Talk during social interactions naturally involves the exchange of propositional content but also and perhaps more importantly the expression of interpersonal relationships, as well as displays of emotion, affect, interest, etc. This project will facilitate advanced dialogues employing complex social behaviors in order to provide a companion-machine (robot or ECA) with the skills to create and maintain a long term social relationship through verbal and non verbal language interaction. Such social interaction requires that the robot has the ability to represent and understand some complex human social behavior. It is not straightforward to design a robot with such abilities. Social interactions require social intelligence and ‘understanding’ (for planning ahead and dealing with new circumstances) and employ theory of mind for inferring the cognitive states of another person.
JOKER will emphasize the fusion of verbal and non-verbal channels for emotional and social behavior perception, interaction and generation capabilities.
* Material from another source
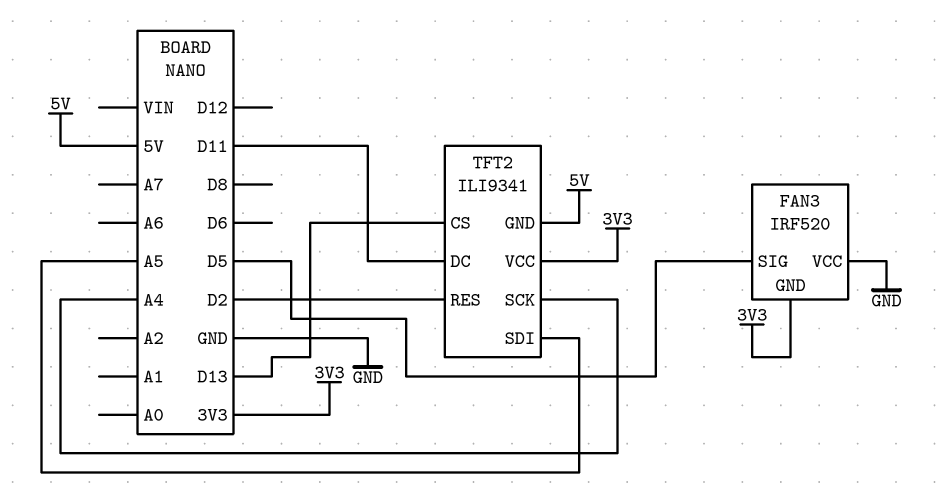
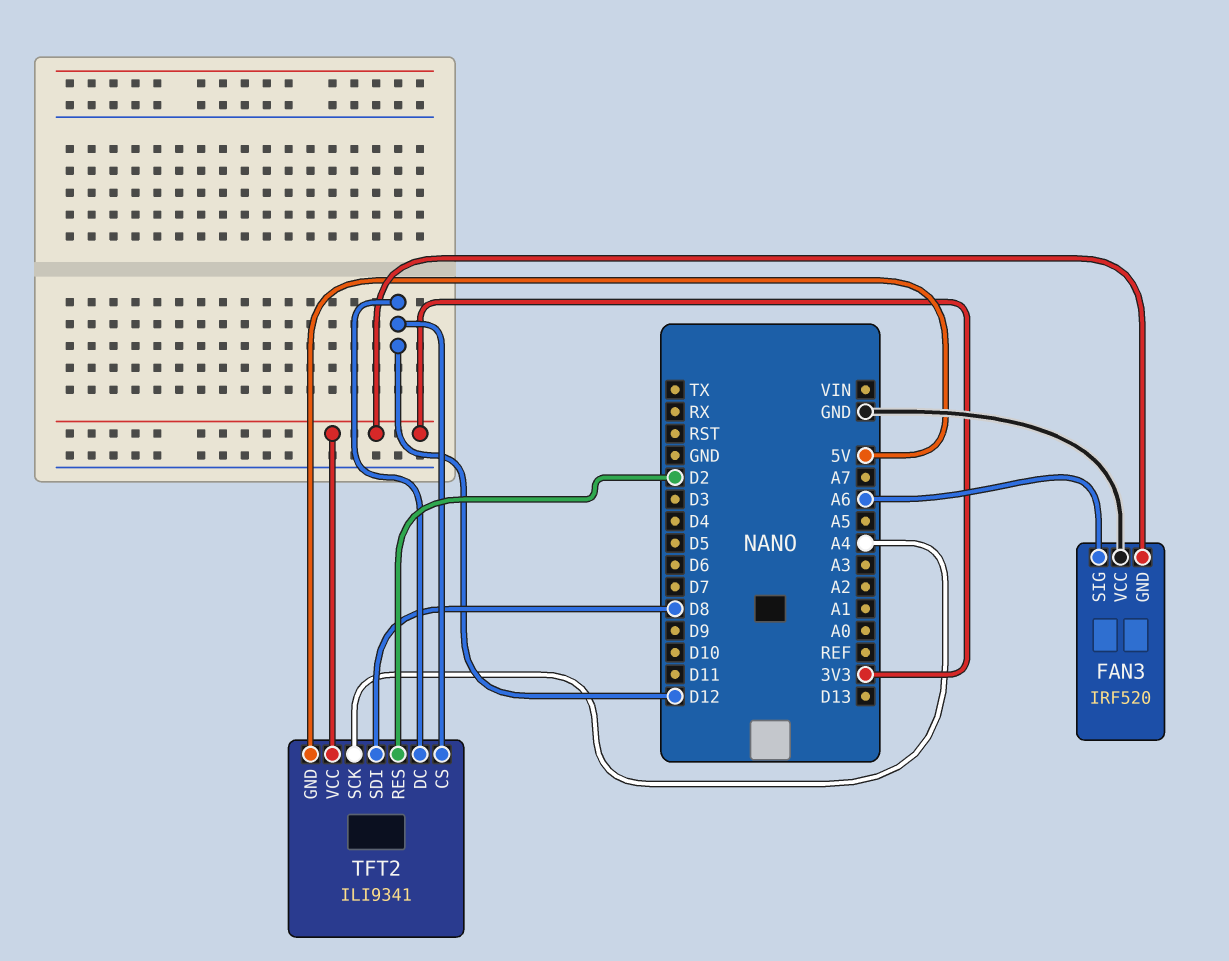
FAN3 pin SIG: D5 -> A6
TFT2 pin CS: D13 -> D12
TFT2 pin DC: D11 -> D12
TFT2 pin SDI: A5 -> D8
Our paradigm invokes two types of decision: intuitive (mainly based upon non-verbal multimodal cues) and cognitive (based upon fusion of semantic and contextual information with non-verbal multimodal cues.) The intuitive type will be used dynamically in the interaction at the non-verbal level (empathic behavior: synchrony of mimics such as smile, nods) but also at verbal levels for reflex small- talk (politeness behavior: verbal synchrony with hello, how are you, thanks, etc). Cognitive decisions will be used for reasoning on the strategy of the dialog and deciding more complex social behaviors (humor, compassion, white lies, etc.) taking into account the user profile and contextual information.
JOKER will react in real-time with a robust perception module (sensing user's facial expressions, gaze, voice, audio and speech style and content), a social interaction module modelling user and context, with long-term memories, and a generation and synthesis module for maintaining social engagement with the user.
The research will provide a generic intelligent user interface for use with various platforms such as robots or ECAs, a collection of multimodal data with different socially-oriented behavior scenarios in two languages (French and English) and an evaluation protocol for such systems. Using the database collected in a human-machine context, cultural aspects of emotions and natural social interaction including chat, jokes, and other informal socially-oriented behavior will be incorporated.